» **Exercise goal**:
The reply should match the listing below character for character, except that no image is carried over.

» **Input data**:
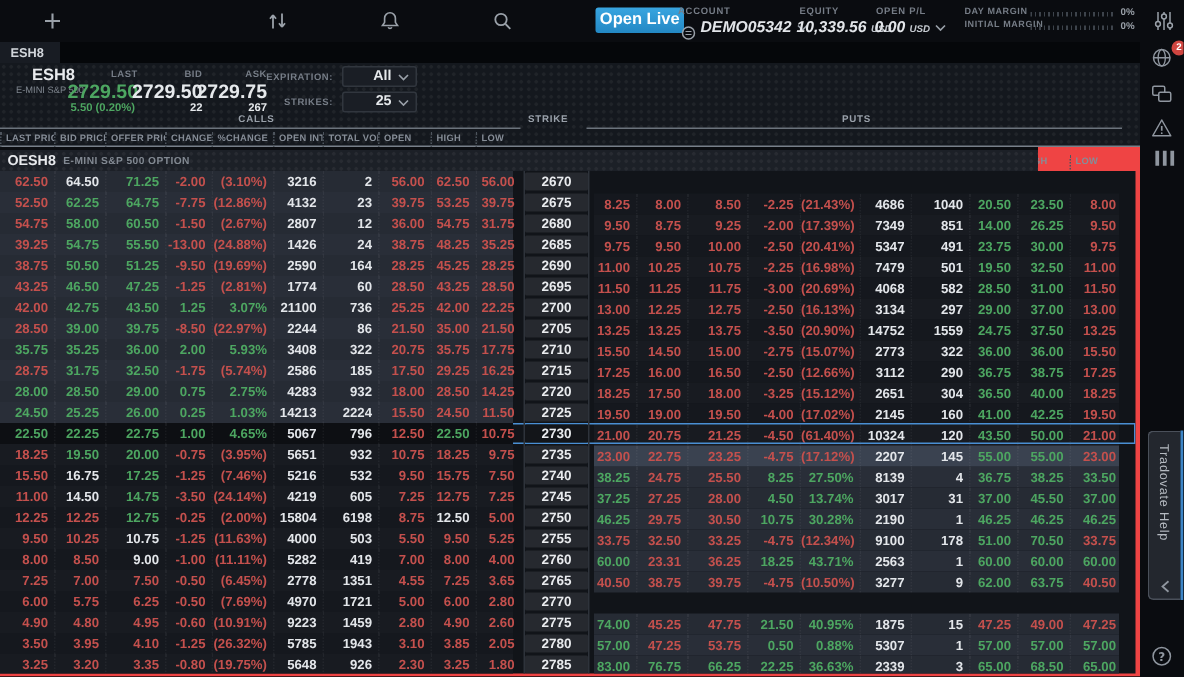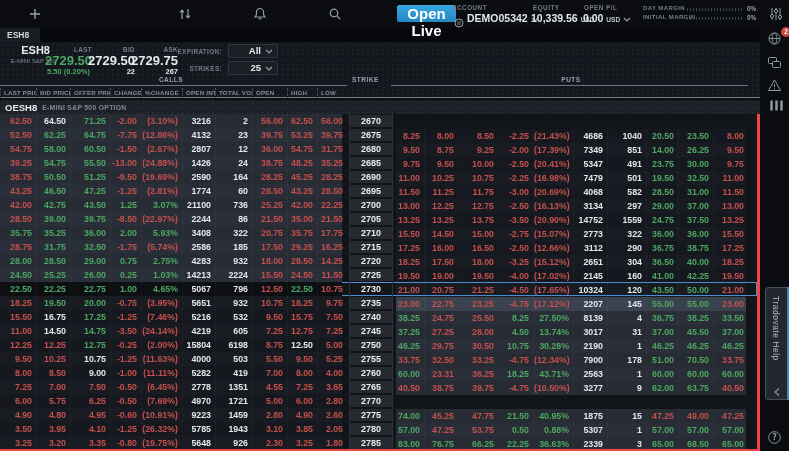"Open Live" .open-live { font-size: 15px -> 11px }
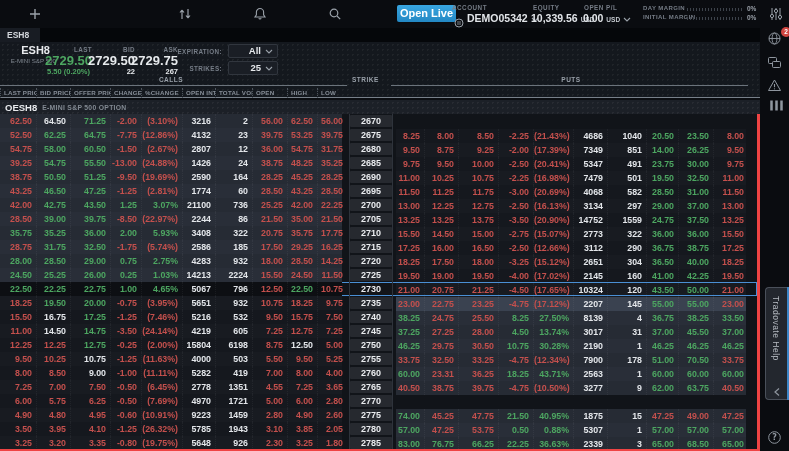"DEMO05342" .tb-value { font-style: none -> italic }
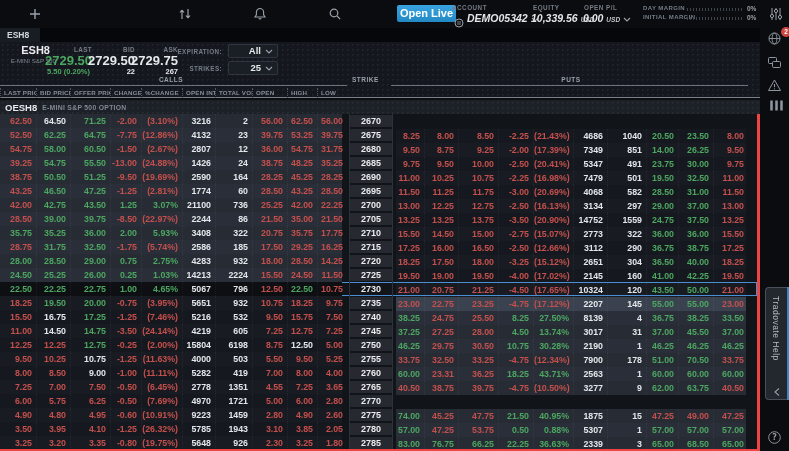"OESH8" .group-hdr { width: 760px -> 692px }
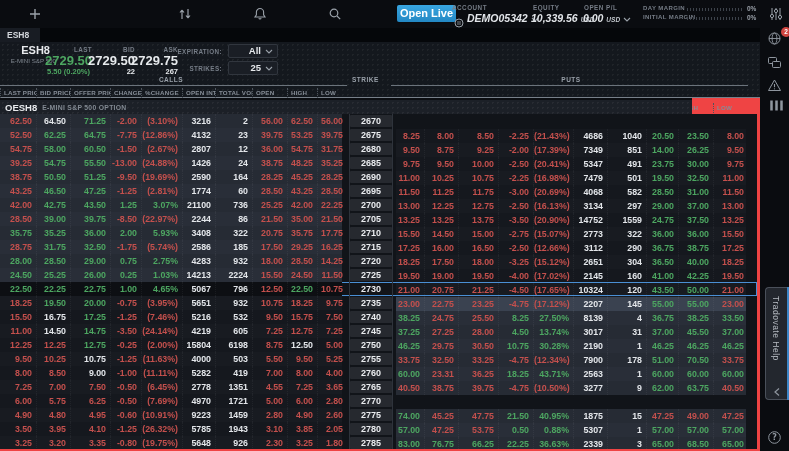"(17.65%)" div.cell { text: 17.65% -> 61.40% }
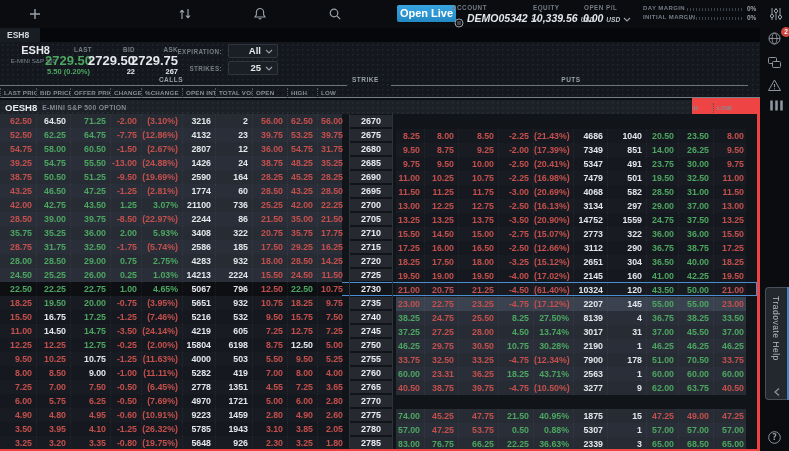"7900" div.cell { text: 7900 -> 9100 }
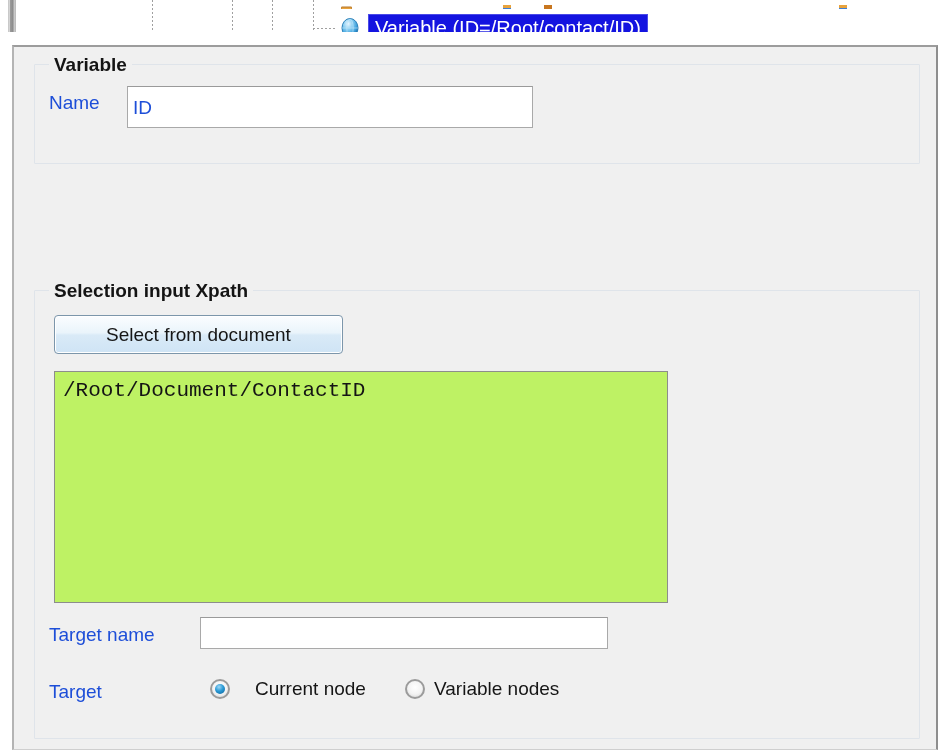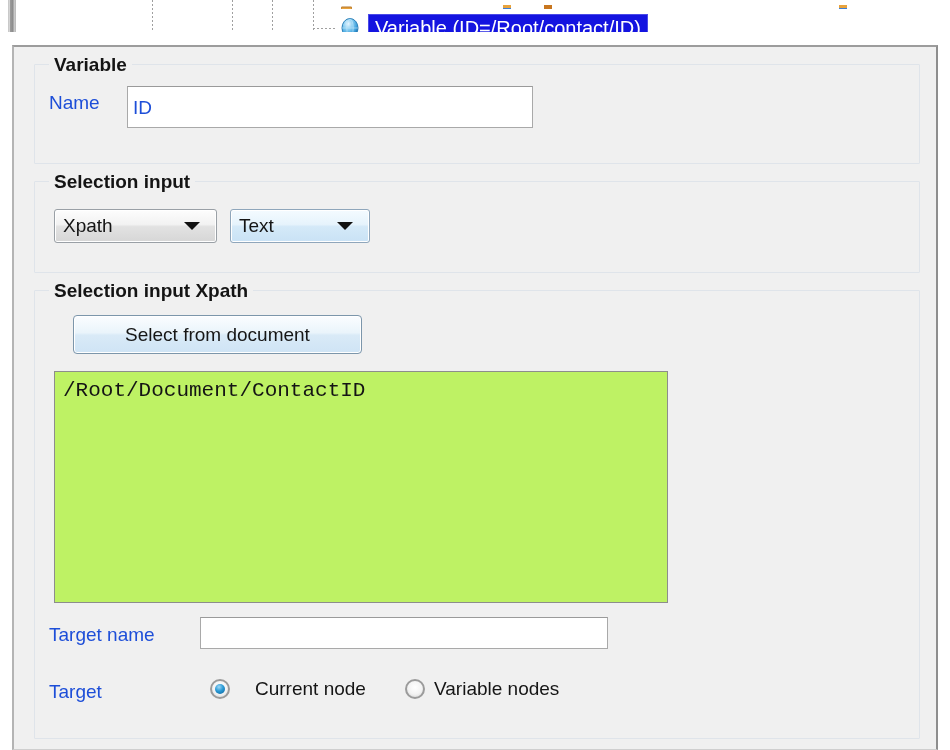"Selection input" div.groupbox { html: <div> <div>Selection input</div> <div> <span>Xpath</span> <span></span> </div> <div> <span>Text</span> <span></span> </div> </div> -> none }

» **Response area**:
"Open Live" .open-live { font-size: 15px -> 11px }
"DEMO05342" .tb-value { font-style: none -> italic }
"OESH8" .group-hdr { width: 760px -> 692px }
"(17.65%)" div.cell { text: 17.65% -> 61.40% }
"7900" div.cell { text: 7900 -> 9100 }
"Selection input" div.groupbox { html: <div> <div>Selection input</div> <div> <span>Xpath</span> <span></span> </div> <div> <span>Text</span> <span></span> </div> </div> -> none }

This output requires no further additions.